## What to produce
Return only those lines of the records below in which "chez" appears.

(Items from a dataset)
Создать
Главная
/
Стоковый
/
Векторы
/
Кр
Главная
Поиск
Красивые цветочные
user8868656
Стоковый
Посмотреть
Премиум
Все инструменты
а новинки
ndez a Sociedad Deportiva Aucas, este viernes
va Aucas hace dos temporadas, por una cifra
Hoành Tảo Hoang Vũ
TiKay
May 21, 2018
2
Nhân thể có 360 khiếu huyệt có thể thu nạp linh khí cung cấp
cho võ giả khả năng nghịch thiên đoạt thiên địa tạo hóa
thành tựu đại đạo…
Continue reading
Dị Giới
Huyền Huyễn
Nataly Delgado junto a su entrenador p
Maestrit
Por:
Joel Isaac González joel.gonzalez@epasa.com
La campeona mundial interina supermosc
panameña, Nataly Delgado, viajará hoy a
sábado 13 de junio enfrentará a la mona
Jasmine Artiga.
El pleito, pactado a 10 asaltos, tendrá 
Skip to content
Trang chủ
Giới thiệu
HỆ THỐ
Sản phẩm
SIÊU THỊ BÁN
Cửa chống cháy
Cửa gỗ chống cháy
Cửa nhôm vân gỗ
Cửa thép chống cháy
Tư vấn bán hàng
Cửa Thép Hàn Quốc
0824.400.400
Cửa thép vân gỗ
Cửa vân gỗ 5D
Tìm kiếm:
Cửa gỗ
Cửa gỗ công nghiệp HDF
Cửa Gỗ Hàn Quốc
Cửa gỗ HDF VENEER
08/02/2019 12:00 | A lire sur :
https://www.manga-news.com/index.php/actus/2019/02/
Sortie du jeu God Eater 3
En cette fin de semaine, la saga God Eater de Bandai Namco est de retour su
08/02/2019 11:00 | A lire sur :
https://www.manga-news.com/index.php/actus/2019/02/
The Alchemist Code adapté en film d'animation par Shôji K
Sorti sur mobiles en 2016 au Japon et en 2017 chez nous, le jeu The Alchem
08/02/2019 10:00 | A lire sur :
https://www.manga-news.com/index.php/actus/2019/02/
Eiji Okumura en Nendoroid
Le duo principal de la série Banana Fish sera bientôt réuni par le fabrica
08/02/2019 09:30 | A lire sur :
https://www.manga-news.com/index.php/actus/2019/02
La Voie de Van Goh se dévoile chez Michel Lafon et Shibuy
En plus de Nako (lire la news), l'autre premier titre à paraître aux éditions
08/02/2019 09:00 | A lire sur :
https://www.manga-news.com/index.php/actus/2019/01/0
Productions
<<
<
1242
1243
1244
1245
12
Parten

## Exercise output
Sorti sur mobiles en 2016 au Japon et en 2017 chez nous, le jeu The Alchem
La Voie de Van Goh se dévoile chez Michel Lafon et Shibuy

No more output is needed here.